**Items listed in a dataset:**
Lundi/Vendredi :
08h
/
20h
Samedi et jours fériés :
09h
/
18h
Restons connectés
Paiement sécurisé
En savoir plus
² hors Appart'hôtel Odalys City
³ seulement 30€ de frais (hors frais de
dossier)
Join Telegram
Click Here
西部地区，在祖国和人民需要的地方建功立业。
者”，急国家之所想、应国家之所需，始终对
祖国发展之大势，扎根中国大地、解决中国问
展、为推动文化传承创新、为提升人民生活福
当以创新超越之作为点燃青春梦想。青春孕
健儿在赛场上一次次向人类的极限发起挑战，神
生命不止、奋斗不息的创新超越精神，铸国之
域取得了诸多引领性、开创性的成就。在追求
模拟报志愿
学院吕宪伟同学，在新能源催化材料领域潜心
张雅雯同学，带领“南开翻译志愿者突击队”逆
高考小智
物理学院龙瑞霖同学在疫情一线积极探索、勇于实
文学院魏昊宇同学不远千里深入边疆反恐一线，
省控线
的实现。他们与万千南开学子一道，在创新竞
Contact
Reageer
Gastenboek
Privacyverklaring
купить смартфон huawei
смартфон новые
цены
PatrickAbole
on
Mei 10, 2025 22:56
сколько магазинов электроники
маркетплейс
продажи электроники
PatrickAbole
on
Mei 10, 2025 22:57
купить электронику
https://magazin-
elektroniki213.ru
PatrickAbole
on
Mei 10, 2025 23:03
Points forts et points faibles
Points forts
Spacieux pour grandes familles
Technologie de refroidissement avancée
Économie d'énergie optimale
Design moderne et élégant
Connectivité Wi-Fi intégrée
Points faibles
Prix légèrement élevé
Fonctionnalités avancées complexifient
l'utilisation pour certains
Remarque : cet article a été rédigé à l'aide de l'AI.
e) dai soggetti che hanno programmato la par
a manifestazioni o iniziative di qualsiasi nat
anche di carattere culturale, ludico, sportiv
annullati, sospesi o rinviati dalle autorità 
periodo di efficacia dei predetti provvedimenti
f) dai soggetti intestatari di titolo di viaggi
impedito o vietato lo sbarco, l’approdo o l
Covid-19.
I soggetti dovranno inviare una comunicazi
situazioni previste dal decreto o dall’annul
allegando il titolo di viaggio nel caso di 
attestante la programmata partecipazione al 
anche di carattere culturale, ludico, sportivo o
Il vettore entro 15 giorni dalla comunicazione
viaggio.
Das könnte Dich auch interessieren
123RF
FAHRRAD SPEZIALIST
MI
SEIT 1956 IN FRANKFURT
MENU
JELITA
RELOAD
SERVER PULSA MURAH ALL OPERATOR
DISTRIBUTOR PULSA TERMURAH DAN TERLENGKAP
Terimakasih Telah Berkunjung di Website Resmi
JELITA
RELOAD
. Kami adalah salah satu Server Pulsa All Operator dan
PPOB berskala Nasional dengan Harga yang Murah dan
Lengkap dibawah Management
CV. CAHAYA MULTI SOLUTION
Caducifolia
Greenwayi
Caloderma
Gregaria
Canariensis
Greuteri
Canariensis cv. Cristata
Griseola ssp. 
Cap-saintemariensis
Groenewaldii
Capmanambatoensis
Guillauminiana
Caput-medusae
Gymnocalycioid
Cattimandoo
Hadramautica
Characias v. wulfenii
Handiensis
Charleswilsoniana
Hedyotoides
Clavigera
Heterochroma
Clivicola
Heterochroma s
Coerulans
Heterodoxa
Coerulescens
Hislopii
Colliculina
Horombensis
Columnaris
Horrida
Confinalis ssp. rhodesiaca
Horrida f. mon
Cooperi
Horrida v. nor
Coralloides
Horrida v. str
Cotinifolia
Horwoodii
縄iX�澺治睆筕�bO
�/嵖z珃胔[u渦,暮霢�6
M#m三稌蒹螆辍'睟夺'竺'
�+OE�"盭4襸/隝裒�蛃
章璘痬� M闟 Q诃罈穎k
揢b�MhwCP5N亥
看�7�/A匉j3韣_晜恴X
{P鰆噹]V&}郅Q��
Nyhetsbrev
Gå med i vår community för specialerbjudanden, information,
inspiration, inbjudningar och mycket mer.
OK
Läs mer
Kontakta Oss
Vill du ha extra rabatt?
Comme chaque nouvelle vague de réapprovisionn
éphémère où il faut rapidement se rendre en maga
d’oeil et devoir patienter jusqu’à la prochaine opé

**ACTION ITEM:**
Please quote all of the material above line for line, changing nothing.

**ANSWER BOX:**
Lundi/Vendredi :
08h
/
20h
Samedi et jours fériés :
09h
/
18h
Restons connectés
Paiement sécurisé
En savoir plus
² hors Appart'hôtel Odalys City
³ seulement 30€ de frais (hors frais de
dossier)
Join Telegram
Click Here
西部地区，在祖国和人民需要的地方建功立业。
者”，急国家之所想、应国家之所需，始终对
祖国发展之大势，扎根中国大地、解决中国问
展、为推动文化传承创新、为提升人民生活福
当以创新超越之作为点燃青春梦想。青春孕
健儿在赛场上一次次向人类的极限发起挑战，神
生命不止、奋斗不息的创新超越精神，铸国之
域取得了诸多引领性、开创性的成就。在追求
模拟报志愿
学院吕宪伟同学，在新能源催化材料领域潜心
张雅雯同学，带领“南开翻译志愿者突击队”逆
高考小智
物理学院龙瑞霖同学在疫情一线积极探索、勇于实
文学院魏昊宇同学不远千里深入边疆反恐一线，
省控线
的实现。他们与万千南开学子一道，在创新竞
Contact
Reageer
Gastenboek
Privacyverklaring
купить смартфон huawei
смартфон новые
цены
PatrickAbole
on
Mei 10, 2025 22:56
сколько магазинов электроники
маркетплейс
продажи электроники
PatrickAbole
on
Mei 10, 2025 22:57
купить электронику
https://magazin-
elektroniki213.ru
PatrickAbole
on
Mei 10, 2025 23:03
Points forts et points faibles
Points forts
Spacieux pour grandes familles
Technologie de refroidissement avancée
Économie d'énergie optimale
Design moderne et élégant
Connectivité Wi-Fi intégrée
Points faibles
Prix légèrement élevé
Fonctionnalités avancées complexifient
l'utilisation pour certains
Remarque : cet article a été rédigé à l'aide de l'AI.
e) dai soggetti che hanno programmato la par
a manifestazioni o iniziative di qualsiasi nat
anche di carattere culturale, ludico, sportiv
annullati, sospesi o rinviati dalle autorità 
periodo di efficacia dei predetti provvedimenti
f) dai soggetti intestatari di titolo di viaggi
impedito o vietato lo sbarco, l’approdo o l
Covid-19.
I soggetti dovranno inviare una comunicazi
situazioni previste dal decreto o dall’annul
allegando il titolo di viaggio nel caso di 
attestante la programmata partecipazione al 
anche di carattere culturale, ludico, sportivo o
Il vettore entro 15 giorni dalla comunicazione
viaggio.
Das könnte Dich auch interessieren
123RF
FAHRRAD SPEZIALIST
MI
SEIT 1956 IN FRANKFURT
MENU
JELITA
RELOAD
SERVER PULSA MURAH ALL OPERATOR
DISTRIBUTOR PULSA TERMURAH DAN TERLENGKAP
Terimakasih Telah Berkunjung di Website Resmi
JELITA
RELOAD
. Kami adalah salah satu Server Pulsa All Operator dan
PPOB berskala Nasional dengan Harga yang Murah dan
Lengkap dibawah Management
CV. CAHAYA MULTI SOLUTION
Caducifolia
Greenwayi
Caloderma
Gregaria
Canariensis
Greuteri
Canariensis cv. Cristata
Griseola ssp. 
Cap-saintemariensis
Groenewaldii
Capmanambatoensis
Guillauminiana
Caput-medusae
Gymnocalycioid
Cattimandoo
Hadramautica
Characias v. wulfenii
Handiensis
Charleswilsoniana
Hedyotoides
Clavigera
Heterochroma
Clivicola
Heterochroma s
Coerulans
Heterodoxa
Coerulescens
Hislopii
Colliculina
Horombensis
Columnaris
Horrida
Confinalis ssp. rhodesiaca
Horrida f. mon
Cooperi
Horrida v. nor
Coralloides
Horrida v. str
Cotinifolia
Horwoodii
縄iX�澺治睆筕�bO
�/嵖z珃胔[u渦,暮霢�6
M#m三稌蒹螆辍'睟夺'竺'
�+OE�"盭4襸/隝裒�蛃
章璘痬� M闟 Q诃罈穎k
揢b�MhwCP5N亥
看�7�/A匉j3韣_晜恴X
{P鰆噹]V&}郅Q��
Nyhetsbrev
Gå med i vår community för specialerbjudanden, information,
inspiration, inbjudningar och mycket mer.
OK
Läs mer
Kontakta Oss
Vill du ha extra rabatt?
Comme chaque nouvelle vague de réapprovisionn
éphémère où il faut rapidement se rendre en maga
d’oeil et devoir patienter jusqu’à la prochaine opé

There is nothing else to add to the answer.